Being an NVIDIA reference card means we're not dealing with anything too fancy when it comes to the looks department. We've got an all-black setup and a shroud that really covers the card from top to bottom and left to right. You can see on the right hand side we've got a single fan which is designed to help push the cool air straight across the GPU and out the back of the case.
Taking a spin around we can see at the top and towards the back we have a single 6-pin PCIe power connector, just like the new Radeon HD 7790 from AMD. You can also see the cooler overshoots the PCB by a decent margin helping push air directly across that GPU. It will be interesting to see what manufacturers do with their retail cooling solutions. Staying across the top and moving to the front you can see we've got a single SLI connector that allows us to run up to two of these cards together in SLI.

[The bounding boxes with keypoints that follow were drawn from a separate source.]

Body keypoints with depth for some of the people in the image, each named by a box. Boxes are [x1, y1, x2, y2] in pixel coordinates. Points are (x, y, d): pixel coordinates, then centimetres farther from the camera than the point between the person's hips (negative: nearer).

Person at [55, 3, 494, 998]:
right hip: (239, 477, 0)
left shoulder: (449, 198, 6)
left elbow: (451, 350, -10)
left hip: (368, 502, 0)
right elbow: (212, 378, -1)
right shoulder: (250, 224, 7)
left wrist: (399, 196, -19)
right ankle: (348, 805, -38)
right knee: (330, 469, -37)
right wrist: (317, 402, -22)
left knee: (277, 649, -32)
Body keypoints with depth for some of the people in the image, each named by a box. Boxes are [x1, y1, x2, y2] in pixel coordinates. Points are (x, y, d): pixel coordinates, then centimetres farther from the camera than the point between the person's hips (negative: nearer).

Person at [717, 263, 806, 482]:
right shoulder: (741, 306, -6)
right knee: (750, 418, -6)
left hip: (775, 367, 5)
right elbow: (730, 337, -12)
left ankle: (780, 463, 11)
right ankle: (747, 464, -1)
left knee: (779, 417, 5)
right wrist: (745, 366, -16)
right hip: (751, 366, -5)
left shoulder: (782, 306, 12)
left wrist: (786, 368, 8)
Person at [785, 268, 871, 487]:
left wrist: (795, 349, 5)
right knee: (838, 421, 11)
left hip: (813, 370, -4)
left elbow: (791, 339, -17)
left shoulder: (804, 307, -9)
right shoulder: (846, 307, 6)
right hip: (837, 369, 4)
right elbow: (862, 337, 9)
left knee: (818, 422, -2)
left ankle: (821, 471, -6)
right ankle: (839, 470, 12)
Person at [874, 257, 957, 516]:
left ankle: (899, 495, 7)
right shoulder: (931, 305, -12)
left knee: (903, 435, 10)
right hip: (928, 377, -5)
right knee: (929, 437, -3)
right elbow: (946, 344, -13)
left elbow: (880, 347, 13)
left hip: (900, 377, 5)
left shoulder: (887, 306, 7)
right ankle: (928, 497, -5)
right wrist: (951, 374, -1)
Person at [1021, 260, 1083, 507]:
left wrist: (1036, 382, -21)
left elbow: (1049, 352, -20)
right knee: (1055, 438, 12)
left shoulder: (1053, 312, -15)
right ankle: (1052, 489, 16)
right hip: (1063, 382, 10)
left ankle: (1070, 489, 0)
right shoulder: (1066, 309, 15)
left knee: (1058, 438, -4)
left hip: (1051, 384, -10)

Finishing up with the I/O department you can see we've got two Dual-Link DVI ports in the form of a DVI-I and DVI-D. We've also got a full size HDMI port and DisplayPort connector to round off the connectivity. Across the top you can see a larger vent that pushes the hot air out the back of the case.

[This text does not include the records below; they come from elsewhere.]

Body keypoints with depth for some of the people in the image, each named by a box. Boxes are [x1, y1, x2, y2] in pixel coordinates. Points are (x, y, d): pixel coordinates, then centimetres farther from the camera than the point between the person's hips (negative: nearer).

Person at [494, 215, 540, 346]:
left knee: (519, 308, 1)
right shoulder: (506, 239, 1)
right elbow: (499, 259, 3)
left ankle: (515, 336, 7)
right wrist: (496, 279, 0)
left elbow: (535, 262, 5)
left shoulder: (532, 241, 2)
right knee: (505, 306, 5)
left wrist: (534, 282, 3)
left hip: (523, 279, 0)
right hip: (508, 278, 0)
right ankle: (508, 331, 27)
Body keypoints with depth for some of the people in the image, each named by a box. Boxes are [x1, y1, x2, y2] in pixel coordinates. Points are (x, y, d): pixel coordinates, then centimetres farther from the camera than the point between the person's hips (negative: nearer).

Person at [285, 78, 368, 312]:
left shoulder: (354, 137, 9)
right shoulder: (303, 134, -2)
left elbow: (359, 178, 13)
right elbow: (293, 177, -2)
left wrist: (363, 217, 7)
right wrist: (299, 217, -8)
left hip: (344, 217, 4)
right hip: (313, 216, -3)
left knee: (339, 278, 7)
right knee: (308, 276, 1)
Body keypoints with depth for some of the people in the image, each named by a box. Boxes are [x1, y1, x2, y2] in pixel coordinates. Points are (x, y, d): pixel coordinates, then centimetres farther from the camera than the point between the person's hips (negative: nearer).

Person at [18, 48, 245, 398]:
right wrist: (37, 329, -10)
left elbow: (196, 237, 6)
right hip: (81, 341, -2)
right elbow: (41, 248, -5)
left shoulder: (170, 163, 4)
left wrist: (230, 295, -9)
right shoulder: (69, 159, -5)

Of course the main comparison with the new GTX 650 Ti Boost from the NVIDIA stable is the normal non-Boost variant of the model with both cards being extremely similar in the core areas including 768 CUDA cores and 64 texture units. The new Boost model carries an increase of ROP's from 16 to 24, and the memory bus has been bumped from 128-bit to 192-bit along with onboard memory being increased to 2GB.

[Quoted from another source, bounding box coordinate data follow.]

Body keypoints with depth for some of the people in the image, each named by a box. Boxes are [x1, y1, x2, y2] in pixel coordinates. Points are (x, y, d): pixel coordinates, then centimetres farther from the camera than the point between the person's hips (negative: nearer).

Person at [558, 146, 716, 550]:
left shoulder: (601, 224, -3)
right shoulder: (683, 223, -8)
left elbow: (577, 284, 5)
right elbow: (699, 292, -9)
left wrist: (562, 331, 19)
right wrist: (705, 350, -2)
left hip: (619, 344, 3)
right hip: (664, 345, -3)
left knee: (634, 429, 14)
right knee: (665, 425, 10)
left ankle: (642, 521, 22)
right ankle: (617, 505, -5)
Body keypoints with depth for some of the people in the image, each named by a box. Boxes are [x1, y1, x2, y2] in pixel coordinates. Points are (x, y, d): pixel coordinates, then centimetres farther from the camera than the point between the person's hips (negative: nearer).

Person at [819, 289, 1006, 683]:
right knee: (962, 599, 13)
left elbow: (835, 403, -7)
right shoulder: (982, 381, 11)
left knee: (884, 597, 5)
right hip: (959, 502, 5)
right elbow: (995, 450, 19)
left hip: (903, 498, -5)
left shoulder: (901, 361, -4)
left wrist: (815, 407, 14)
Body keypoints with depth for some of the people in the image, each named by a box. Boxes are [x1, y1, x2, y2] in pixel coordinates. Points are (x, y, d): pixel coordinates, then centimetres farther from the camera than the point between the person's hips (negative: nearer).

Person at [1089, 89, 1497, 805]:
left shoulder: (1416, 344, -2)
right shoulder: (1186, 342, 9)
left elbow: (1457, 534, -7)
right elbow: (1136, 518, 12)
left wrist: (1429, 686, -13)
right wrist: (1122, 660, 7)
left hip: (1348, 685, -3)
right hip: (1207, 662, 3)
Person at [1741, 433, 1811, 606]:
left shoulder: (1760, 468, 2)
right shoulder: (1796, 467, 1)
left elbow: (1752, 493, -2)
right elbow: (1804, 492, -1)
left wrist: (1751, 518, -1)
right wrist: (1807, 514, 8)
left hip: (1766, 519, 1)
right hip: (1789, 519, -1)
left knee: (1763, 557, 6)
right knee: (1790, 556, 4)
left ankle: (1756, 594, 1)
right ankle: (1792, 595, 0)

The other big area is of course the clock speeds. The original GTX 650 Ti came with a core clock of 928MHz and boost wasn't an option. The new Boost variant comes in at 980MHz and 1033MHz via Boost. As for the 2GB of GDDR5, that's gone from 5400MHz to 6000MHz QDR. Again, though, we can't forget that the memory bus has been increased from 128-bit to 192-bit, which is going to help with overall performance quite well.